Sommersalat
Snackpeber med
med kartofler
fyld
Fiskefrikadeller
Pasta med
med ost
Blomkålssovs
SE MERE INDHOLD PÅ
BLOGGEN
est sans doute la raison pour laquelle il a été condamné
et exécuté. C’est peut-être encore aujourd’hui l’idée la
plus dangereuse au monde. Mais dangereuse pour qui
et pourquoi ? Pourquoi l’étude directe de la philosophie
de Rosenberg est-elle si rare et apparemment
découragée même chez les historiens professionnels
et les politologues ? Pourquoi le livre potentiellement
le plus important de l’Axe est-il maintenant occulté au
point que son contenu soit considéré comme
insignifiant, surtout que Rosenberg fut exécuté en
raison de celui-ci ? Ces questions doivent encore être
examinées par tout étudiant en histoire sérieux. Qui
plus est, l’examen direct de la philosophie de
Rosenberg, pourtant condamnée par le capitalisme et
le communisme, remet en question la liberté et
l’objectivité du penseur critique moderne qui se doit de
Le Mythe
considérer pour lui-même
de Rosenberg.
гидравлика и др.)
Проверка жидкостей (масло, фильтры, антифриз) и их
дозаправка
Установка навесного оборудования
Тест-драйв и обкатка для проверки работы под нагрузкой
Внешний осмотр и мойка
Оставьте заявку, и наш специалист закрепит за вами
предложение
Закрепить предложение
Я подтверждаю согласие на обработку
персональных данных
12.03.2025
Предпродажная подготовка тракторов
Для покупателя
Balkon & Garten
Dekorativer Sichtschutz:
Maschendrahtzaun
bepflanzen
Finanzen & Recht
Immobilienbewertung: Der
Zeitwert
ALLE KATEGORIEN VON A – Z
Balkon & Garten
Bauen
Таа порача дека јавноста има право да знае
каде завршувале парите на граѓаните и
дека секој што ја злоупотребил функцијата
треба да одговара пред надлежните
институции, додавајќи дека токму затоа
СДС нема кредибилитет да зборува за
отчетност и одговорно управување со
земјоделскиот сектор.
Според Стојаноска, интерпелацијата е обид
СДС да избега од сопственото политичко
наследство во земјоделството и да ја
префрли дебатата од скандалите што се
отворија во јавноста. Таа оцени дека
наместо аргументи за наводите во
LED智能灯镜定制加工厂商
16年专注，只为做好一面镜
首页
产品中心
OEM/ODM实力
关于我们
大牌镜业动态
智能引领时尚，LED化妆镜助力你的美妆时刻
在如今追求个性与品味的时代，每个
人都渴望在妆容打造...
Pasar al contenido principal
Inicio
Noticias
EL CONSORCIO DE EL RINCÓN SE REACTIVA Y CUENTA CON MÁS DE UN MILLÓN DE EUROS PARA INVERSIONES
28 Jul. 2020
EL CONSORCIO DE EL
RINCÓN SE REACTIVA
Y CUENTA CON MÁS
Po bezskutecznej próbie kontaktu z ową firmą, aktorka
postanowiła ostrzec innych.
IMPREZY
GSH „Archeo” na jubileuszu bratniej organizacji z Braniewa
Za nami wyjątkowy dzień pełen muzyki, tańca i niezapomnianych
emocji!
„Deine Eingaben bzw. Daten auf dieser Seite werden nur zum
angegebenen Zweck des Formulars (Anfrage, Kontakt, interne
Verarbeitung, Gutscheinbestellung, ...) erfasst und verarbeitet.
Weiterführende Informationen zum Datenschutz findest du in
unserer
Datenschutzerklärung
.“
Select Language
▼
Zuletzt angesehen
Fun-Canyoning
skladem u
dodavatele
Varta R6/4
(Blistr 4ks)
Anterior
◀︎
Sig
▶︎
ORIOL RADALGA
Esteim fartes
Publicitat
#####
## What needs to be done
Filter the entries down to the lines that include the string "raison".

## Response to this task
est sans doute la raison pour laquelle il a été condamné
raison de celui-ci ? Ces questions doivent encore être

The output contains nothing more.